If n <= 0, no idle connections are retained.
conn.max-idle-time
Usage:
sq config set conn.max-idle-time 2s
Sets the maximum amount of time a connection may be idle.
Expired connections may be closed lazily before reuse. If n <= 0,
connections are not closed due to a connection's idle time.
conn.max-lifetime
Usage:
sq config set conn.max-lifetime 10m0s
Set the maximum amount of time a connection may be reused.
Expired connections may be closed lazily before reuse.
If n <= 0, connections are not closed due to a connection's age.
conn.max-open
Usage:
sq config set conn.max-open 0
Maximum number of open connections to the database.
A value of zero indicates no limit.
conn.open-timeout
Usage:
sq config set conn.open-timeout 1s
Max time to wait before a connection open timeout occurs.
tuning.errgroup-limit
Usage:
sq config set tuning.errgroup-limit 16
Controls the maximum number of goroutines that can be spawned
by an errgroup. Note that this is the limit for any one errgroup, but not a
ceiling on the total number of goroutines spawned, as some errgroups may
themselves start an errgroup.
This knob is primarily for internal use. Ultimately it should go away
in favor of dynamic errgroup limit setting based on availability
of additional DB conns, etc.
tuning.flush-threshold
Usage:
sq config set tuning.flush-threshold 1000
Size in bytes after which output writers should flush any internal buffer.
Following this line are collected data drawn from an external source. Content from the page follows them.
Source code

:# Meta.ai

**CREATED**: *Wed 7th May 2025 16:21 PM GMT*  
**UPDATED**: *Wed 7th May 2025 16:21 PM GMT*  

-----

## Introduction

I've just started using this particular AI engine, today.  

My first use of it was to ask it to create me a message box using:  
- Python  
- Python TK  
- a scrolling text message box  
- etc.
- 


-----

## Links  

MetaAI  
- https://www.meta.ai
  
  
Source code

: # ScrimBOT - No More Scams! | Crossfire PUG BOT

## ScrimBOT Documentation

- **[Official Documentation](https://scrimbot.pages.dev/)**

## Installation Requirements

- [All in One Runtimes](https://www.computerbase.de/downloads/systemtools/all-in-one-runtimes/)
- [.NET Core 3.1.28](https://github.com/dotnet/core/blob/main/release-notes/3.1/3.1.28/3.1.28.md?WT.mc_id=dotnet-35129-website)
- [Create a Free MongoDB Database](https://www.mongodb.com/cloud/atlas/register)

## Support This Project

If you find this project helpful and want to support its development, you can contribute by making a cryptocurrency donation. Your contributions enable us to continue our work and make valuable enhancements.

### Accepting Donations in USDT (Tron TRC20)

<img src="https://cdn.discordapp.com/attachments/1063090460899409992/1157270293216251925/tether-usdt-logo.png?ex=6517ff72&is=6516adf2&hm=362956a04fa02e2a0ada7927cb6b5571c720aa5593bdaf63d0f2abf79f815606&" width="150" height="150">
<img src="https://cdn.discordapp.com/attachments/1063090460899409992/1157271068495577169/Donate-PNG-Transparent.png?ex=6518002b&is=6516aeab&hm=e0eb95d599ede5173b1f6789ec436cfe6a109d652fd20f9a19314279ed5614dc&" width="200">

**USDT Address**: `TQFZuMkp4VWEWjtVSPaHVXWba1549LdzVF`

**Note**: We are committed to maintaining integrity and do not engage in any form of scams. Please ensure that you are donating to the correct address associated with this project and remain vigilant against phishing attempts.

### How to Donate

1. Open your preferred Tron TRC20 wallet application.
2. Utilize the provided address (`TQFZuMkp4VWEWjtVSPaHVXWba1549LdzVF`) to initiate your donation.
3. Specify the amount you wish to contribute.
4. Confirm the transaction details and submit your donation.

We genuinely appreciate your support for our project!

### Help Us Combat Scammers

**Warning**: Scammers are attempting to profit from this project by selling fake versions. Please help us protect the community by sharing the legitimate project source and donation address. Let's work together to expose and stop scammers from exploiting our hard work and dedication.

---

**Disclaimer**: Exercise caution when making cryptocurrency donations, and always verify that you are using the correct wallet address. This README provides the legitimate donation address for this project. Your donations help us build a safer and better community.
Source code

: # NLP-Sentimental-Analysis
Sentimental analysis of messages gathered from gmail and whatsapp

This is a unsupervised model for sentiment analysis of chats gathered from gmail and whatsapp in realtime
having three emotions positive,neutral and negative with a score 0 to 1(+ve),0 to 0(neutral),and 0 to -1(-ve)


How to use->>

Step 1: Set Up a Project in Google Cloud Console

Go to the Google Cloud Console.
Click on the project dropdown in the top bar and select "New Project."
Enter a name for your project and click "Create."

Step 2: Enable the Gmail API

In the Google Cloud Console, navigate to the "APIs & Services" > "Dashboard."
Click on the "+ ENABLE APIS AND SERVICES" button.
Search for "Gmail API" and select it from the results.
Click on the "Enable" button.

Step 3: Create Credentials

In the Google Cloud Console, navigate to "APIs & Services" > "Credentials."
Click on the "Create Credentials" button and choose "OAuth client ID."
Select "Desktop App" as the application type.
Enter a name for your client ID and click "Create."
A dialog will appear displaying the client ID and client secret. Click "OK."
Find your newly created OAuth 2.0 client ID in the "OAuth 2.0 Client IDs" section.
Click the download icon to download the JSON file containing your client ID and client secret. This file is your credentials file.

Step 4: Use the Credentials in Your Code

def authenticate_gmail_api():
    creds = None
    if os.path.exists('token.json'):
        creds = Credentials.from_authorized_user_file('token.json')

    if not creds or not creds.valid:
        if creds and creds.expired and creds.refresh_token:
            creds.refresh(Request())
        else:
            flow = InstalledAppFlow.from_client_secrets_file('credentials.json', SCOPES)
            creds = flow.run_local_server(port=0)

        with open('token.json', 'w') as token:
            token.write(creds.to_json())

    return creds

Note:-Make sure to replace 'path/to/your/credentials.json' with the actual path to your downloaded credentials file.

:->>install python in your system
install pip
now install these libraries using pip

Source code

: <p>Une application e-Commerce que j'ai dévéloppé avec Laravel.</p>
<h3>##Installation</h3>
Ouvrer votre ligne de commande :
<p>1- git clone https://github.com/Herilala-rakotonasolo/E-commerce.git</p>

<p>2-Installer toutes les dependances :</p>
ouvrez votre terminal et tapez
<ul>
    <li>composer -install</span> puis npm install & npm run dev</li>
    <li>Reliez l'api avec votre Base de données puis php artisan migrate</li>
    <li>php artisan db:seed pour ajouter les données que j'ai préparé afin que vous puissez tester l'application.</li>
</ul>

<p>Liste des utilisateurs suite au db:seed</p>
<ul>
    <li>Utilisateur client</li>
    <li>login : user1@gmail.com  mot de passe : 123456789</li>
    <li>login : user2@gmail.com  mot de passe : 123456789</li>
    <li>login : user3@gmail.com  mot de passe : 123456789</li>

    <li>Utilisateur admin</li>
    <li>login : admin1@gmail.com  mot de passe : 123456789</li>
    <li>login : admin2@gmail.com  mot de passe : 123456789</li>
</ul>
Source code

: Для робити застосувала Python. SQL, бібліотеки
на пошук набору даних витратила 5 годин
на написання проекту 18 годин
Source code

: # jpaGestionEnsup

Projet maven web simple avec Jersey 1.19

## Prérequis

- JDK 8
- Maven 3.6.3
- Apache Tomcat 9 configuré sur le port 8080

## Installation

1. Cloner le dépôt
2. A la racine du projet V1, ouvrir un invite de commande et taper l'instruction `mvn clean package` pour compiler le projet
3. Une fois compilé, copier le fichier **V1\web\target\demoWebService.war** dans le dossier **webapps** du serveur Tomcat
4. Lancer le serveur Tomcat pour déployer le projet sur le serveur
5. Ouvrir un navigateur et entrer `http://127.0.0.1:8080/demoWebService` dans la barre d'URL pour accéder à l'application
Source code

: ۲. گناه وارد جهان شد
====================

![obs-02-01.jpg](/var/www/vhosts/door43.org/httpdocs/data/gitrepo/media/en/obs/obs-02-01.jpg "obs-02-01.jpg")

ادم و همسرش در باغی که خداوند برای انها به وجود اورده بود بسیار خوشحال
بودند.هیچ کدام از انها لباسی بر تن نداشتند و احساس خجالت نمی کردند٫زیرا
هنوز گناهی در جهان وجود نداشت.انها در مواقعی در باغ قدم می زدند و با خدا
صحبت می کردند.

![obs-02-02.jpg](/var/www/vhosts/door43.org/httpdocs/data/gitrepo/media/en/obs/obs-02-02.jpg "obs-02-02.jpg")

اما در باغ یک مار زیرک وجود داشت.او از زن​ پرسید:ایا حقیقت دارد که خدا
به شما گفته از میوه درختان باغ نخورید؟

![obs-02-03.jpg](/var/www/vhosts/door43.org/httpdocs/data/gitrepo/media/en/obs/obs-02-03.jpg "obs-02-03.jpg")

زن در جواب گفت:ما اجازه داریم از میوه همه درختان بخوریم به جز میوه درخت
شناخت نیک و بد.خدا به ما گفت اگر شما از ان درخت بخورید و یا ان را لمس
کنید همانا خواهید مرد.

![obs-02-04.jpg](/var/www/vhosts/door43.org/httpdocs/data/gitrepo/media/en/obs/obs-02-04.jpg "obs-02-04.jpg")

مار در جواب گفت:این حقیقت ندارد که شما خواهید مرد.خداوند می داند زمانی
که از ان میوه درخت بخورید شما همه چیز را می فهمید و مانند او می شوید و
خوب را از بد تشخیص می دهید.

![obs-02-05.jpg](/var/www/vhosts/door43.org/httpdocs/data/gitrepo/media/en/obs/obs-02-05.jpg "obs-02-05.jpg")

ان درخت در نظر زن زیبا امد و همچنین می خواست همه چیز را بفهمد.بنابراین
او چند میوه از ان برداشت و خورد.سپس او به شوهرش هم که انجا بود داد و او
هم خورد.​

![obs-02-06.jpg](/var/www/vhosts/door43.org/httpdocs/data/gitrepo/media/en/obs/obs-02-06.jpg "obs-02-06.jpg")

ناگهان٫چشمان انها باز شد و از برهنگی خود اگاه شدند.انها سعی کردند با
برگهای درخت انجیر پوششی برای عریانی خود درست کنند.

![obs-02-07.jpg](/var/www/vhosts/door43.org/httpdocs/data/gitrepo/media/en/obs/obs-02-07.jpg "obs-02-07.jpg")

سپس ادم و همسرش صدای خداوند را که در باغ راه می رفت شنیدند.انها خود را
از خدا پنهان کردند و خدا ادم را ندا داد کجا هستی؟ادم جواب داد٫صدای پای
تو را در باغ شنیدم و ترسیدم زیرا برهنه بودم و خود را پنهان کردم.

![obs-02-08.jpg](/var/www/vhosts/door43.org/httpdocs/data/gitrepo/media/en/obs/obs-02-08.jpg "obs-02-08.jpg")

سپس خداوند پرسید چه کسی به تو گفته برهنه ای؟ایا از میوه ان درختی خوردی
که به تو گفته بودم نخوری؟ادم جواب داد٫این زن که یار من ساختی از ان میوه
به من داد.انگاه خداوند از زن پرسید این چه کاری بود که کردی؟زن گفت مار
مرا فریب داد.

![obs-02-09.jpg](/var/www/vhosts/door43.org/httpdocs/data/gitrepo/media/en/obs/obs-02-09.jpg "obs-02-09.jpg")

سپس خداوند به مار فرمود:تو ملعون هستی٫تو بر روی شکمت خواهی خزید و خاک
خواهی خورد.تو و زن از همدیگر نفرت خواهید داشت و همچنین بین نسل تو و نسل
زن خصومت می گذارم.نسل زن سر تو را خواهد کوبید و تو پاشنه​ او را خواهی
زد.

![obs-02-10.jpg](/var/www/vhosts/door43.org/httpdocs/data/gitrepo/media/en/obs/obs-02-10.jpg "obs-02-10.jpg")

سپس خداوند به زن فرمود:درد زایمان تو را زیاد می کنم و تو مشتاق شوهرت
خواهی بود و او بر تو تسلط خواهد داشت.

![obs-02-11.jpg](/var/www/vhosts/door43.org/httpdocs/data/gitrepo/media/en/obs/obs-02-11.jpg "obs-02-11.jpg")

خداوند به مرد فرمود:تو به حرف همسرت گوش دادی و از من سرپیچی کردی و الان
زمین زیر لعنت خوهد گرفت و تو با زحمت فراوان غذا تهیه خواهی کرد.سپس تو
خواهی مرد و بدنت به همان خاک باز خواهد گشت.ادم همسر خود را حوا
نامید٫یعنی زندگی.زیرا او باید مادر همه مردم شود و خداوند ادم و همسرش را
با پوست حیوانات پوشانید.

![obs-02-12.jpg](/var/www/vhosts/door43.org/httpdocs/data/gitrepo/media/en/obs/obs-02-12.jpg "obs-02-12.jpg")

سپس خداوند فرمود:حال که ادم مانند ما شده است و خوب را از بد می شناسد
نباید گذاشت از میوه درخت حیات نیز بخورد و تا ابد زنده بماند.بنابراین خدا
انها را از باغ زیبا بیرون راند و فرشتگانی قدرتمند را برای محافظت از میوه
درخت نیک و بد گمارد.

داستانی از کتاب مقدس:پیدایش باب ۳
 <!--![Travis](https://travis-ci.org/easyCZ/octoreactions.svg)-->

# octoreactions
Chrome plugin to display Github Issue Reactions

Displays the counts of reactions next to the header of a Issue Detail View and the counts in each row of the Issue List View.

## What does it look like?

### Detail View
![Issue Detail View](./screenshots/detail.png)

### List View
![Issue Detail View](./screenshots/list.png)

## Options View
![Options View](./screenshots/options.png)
Generally, it is not necessary to fiddle this knob.
tuning.record-buffer
Usage:
sq config set tuning.record-buffer 1024
Controls the size of the buffer channel for record insertion/writing.
Ingest
ingest.header
Usage:
sq config set ingest.header false
Specifies whether ingested data has a header row or not.
If not set, the ingester *may* try to detect if the input has a header.
Generally it is best to leave this option unset and allow the ingester
to detect the header.
ingest.sample-size
Usage:
sq config set ingest.sample-size 1024
Specify the number of samples that a detector should take to determine type.
driver.csv.delim
Usage:
sq config set driver.csv.delim comma
Delimiter to use for CSV files. Default is "comma".
Possible values are: comma, space, pipe, tab, colon, semi, period.
driver.csv.empty-as-null
Usage:
sq config set driver.csv.empty-as-null true
When true, empty CSV fields are treated as NULL. When false,
the zero value for that type is used, e.g. empty string or 0.